Interestingly, the identification of L. infantum species causing human cutaneous form in this region will play a major role in helping and guiding the national leishmaniasis control program by preventing and taking into consideration the zoonotic character.

5. Conclusion

The present study concerns both cutaneous and visceral leishmaniasis prevalence in northern Morocco. Our results showed that two Leishmania species (L. infantum and L. tropica) are present in the northern region of Morocco with a predominance of L. infantum. These findings are consistent with studies which have shown that L. infantum is the main agent responsible for VL and CL cases in the Mediterranean subregion.

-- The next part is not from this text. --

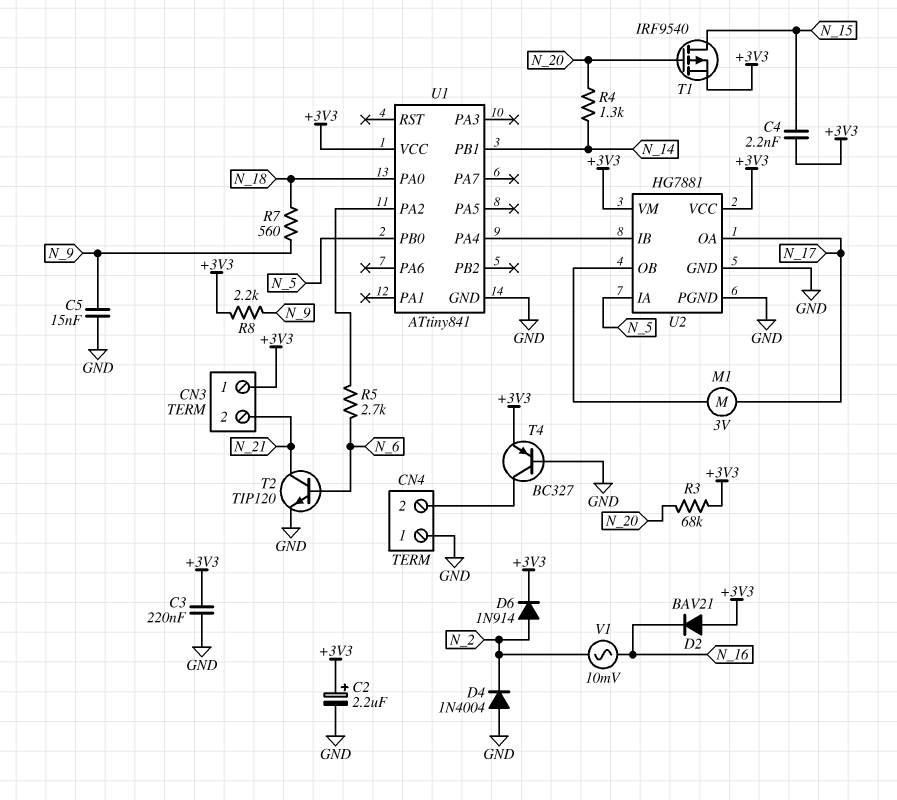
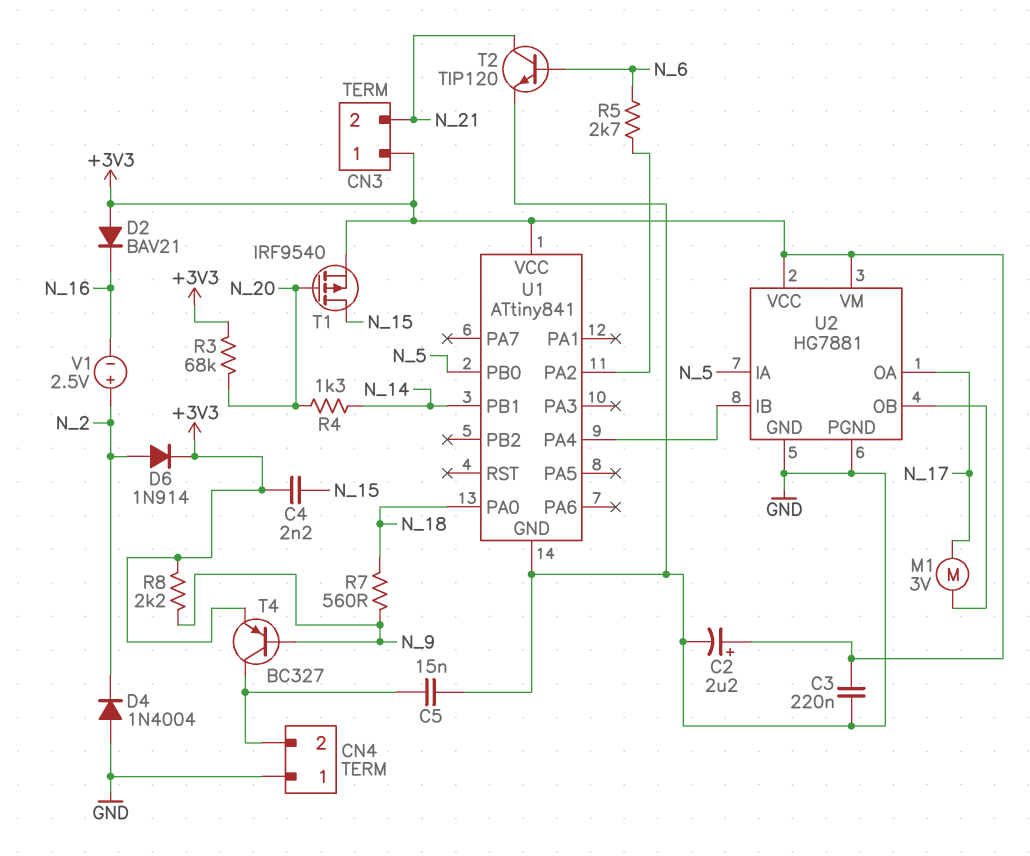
C5: 15nF (GND, N_9) -> 15nF (CN4/2, GND)
T4: PNP BC327 (B GND, C CN4/2, E +3V3) -> PNP BC327 (B N_9, C CN4/2, E +3V3)
V1: AC 10mV (N_2, N_16) -> 2.5V (plus N_2, minus N_16)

The identification of circulating zoonotic L. infantum species in this region is of great importance since it allows the determination of transmission cycles. In fact, these funding will allow us to monitor the health of human and animal with thinking about “One health” as the potential of closer cooperation between human and animal health.

Abbreviations

CL:Cutaneous leishmaniasis
VL:Visceral leishmaniasis
NRLL:National Reference Laboratory of Leishmaniasis-Rabat
NIH:National Institute of Hygiene-Morocco.

Data Availability

The data used to support the findings of this study are included within the article.

Conflicts of Interest

The authors declare that they have no competing interests.

Acknowledgments

The authors would like to thank the delegates, animators, and physicians of the provinces studied in this paper for providing all the necessary information on the samples and the study area. Also, they send big thanks to MOUNTAJ Sara (PhD student) and MHIYAOUI Hassan (PhD student) from laboratory of Applied Geosciences Engineering (GAIA), Faculty of Sciences Aïn Chock-Casablanca, for their contribution in carrying out studies of GIS.